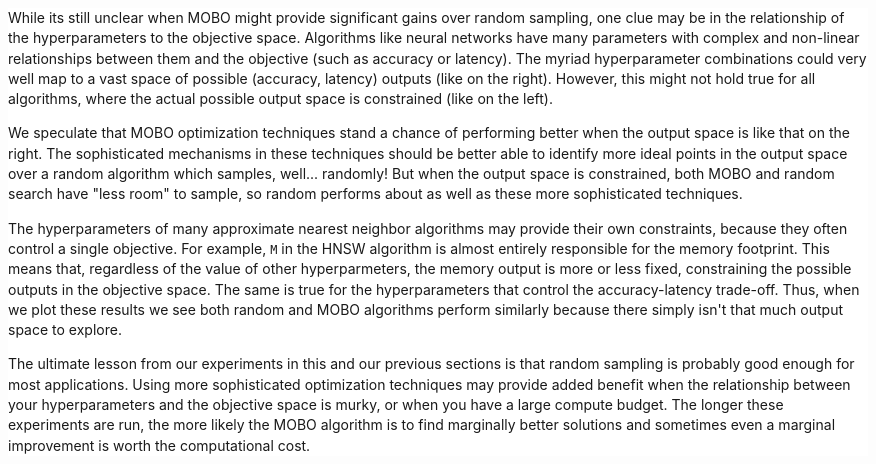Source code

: While its still unclear when MOBO might provide significant gains over random sampling, one clue may be in the relationship of the hyperparameters to the objective space. Algorithms like neural networks have many parameters with complex and non-linear relationships between them and the objective (such as accuracy or latency). The myriad hyperparameter combinations could very well map to a vast space of possible (accuracy, latency) outputs (like on the right). However, this might not hold true for all algorithms, where the actual possible output space is constrained (like on the left).






We speculate that MOBO optimization techniques stand a chance of performing better when the output space is like that on the right. The sophisticated mechanisms in these techniques should be better able to identify more ideal points in the output space over a random algorithm which samples, well... randomly! But when the output space is constrained, both MOBO and random search have "less room" to sample, so random performs about as well as these more sophisticated techniques. 








The hyperparameters of many approximate nearest neighbor algorithms may provide their own constraints, because they often control a single objective. For example, `M` in the HNSW algorithm is almost entirely responsible for the memory footprint. This means that, regardless of the value of other hyperparmeters, the memory output is more or less fixed, constraining the possible outputs in the objective space. The same is true for the hyperparameters that control the accuracy-latency trade-off. Thus, when we plot these results we see both random and MOBO algorithms perform similarly because there simply isn't that much output space to explore. 

The ultimate lesson from our experiments in this and our previous sections is that random sampling is probably good enough for most applications. Using more sophisticated optimization techniques may provide added benefit when the relationship between your hyperparameters and the objective space is murky, or when you have a large compute budget. The longer these experiments are run, the more likely the MOBO algorithm is to find marginally better solutions and sometimes even a marginal improvement is worth the computational cost.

◆ **Goal of the exercise**: Write out exactly and only the lines that run from the start of the data above through the line containing "The hyperparameters of", leaving the pictures out.

◆ **Answer**:
Source code

: While its still unclear when MOBO might provide significant gains over random sampling, one clue may be in the relationship of the hyperparameters to the objective space. Algorithms like neural networks have many parameters with complex and non-linear relationships between them and the objective (such as accuracy or latency). The myriad hyperparameter combinations could very well map to a vast space of possible (accuracy, latency) outputs (like on the right). However, this might not hold true for all algorithms, where the actual possible output space is constrained (like on the left).






We speculate that MOBO optimization techniques stand a chance of performing better when the output space is like that on the right. The sophisticated mechanisms in these techniques should be better able to identify more ideal points in the output space over a random algorithm which samples, well... randomly! But when the output space is constrained, both MOBO and random search have "less room" to sample, so random performs about as well as these more sophisticated techniques. 








The hyperparameters of many approximate nearest neighbor algorithms may provide their own constraints, because they often control a single objective. For example, `M` in the HNSW algorithm is almost entirely responsible for the memory footprint. This means that, regardless of the value of other hyperparmeters, the memory output is more or less fixed, constraining the possible outputs in the objective space. The same is true for the hyperparameters that control the accuracy-latency trade-off. Thus, when we plot these results we see both random and MOBO algorithms perform similarly because there simply isn't that much output space to explore. 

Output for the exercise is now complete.